The workshop builds on earlier collaborations using the same methodology, e.g. with the Wageningen University Games Hub, but this was the first fully hybrid application, using MS Teams in conjunction with a digital workflow developed by the Utrecht Game Lab to playtest and co-design custom MTG cards and card decks related to climate threats and sustainable futures. At the same time, it served as a trial run for a similar workshop the team from Manchester and Utrecht will organize at UK Games Expo, one of the biggest analogue game trade shows in Europe, later in May 2025.
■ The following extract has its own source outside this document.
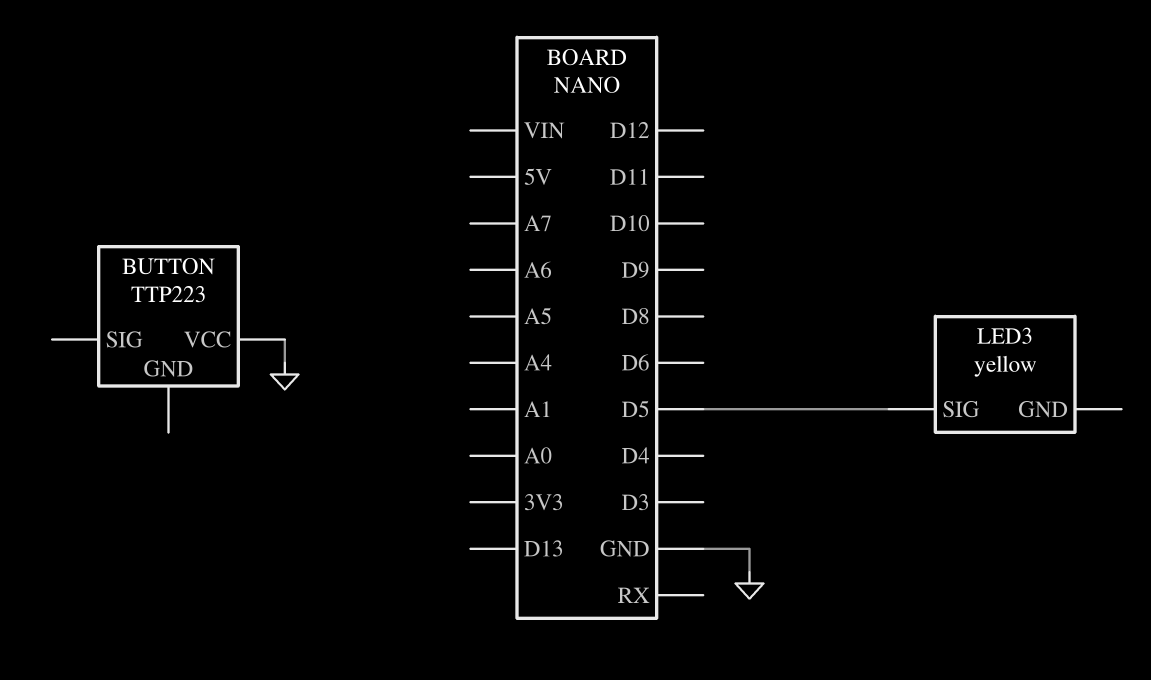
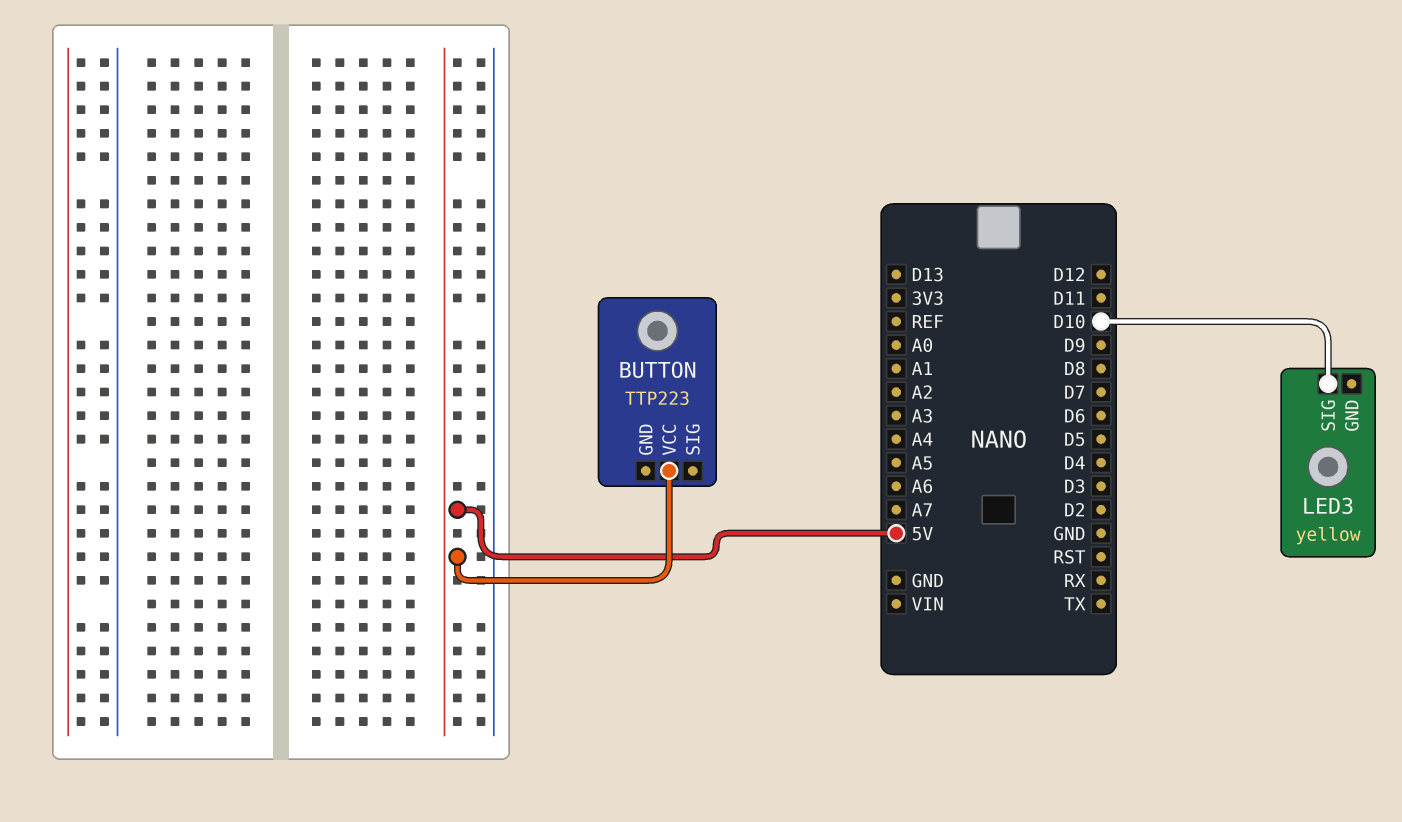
BUTTON pin VCC: GND -> 5V
LED3 pin SIG: D5 -> D10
After playtesting existing and custom nature-themed MTG decks and a short plenary discussion about representations of natural phenomena in the ‘procedural language’ – i.e. the distinctive rules, card types and game mechanics – of MTG, the group collaboratively designed a few cards via an online Google worksheet. Being able to see the data translated into cards in real time using the freely available software tool NanDeck provided the necessary experience and confidence for participants in Manchester and Utrecht to work on their own cards designs. The exploratory workshop concluded with a discussion of the newly created cards, the underlying themes and experiences they speak to and reflections on how they could be incorporated into existing ecocritical decks or new deck concepts to more deeply explore a specific topic.
Despite the short timeframe and packed schedule, several interesting observations emerged from the experiment. For example, a few cards reflected distinct experiences of one of the two groups and their local/national context, like the problems dog owners face with the pervasive use of artificial grass in many bigger cities in the UK. Other cards addressed more personal but nonetheless common experiences like ‘doomscrolling’, i.e. the constant distraction coming from a deluge of poorly structured information consumed online (which problematizes climate communication and action). Yet other cards were informed by professional background, e.g. a card called ‘Concrete Slab’ created by a participant with experience in architecture and construction. One group even defined ‘pollute’ as a new keyword – in line with dozens of existing MTG keywords that alter card interactions and game rules – and created several cards using that mechanics, e.g. deliberately polluting the opponent’s ‘lands’ to disrupt their strategies.




While the workshop only afforded time for a first design pass, the concluding discussion emphasized that these cards should serve as a conversation starter, prompting alternative versions as well as discussions about differences between both groups’ local knowledges and how the game may provide useful ‘vocabulary’ to playfully explore them further.